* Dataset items
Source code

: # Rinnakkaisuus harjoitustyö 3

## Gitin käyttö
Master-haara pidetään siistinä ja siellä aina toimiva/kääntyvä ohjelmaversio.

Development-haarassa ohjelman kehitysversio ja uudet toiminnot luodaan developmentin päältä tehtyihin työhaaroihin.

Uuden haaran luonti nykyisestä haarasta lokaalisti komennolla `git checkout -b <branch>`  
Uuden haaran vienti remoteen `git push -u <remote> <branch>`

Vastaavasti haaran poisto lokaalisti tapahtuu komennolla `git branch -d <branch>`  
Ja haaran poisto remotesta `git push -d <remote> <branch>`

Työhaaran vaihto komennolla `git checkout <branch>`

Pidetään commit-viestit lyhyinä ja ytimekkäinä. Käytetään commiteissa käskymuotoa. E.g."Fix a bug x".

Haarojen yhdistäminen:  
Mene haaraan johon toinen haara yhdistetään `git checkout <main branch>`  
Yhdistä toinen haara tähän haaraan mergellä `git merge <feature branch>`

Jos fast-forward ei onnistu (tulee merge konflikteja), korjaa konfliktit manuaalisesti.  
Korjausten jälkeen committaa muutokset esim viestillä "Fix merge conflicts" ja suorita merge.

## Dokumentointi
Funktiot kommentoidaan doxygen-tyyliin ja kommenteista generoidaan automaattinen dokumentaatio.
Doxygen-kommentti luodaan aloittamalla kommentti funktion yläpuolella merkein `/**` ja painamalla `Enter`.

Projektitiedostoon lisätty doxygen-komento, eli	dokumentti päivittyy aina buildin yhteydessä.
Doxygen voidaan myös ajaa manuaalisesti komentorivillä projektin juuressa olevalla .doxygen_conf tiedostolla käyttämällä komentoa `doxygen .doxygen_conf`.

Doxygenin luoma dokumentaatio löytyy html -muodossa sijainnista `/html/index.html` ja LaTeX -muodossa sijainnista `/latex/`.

* TASK
From the records above, print exactly the lines that run from the line with "Master-haara pidetään siistinä" to the line with "Doxygen voidaan myös", inclusive.

* ANSWER AREA
Master-haara pidetään siistinä ja siellä aina toimiva/kääntyvä ohjelmaversio.

Development-haarassa ohjelman kehitysversio ja uudet toiminnot luodaan developmentin päältä tehtyihin työhaaroihin.

Uuden haaran luonti nykyisestä haarasta lokaalisti komennolla `git checkout -b <branch>`  
Uuden haaran vienti remoteen `git push -u <remote> <branch>`

Vastaavasti haaran poisto lokaalisti tapahtuu komennolla `git branch -d <branch>`  
Ja haaran poisto remotesta `git push -d <remote> <branch>`

Työhaaran vaihto komennolla `git checkout <branch>`

Pidetään commit-viestit lyhyinä ja ytimekkäinä. Käytetään commiteissa käskymuotoa. E.g."Fix a bug x".

Haarojen yhdistäminen:  
Mene haaraan johon toinen haara yhdistetään `git checkout <main branch>`  
Yhdistä toinen haara tähän haaraan mergellä `git merge <feature branch>`

Jos fast-forward ei onnistu (tulee merge konflikteja), korjaa konfliktit manuaalisesti.  
Korjausten jälkeen committaa muutokset esim viestillä "Fix merge conflicts" ja suorita merge.

## Dokumentointi
Funktiot kommentoidaan doxygen-tyyliin ja kommenteista generoidaan automaattinen dokumentaatio.
Doxygen-kommentti luodaan aloittamalla kommentti funktion yläpuolella merkein `/**` ja painamalla `Enter`.

Projektitiedostoon lisätty doxygen-komento, eli	dokumentti päivittyy aina buildin yhteydessä.
Doxygen voidaan myös ajaa manuaalisesti komentorivillä projektin juuressa olevalla .doxygen_conf tiedostolla käyttämällä komentoa `doxygen .doxygen_conf`.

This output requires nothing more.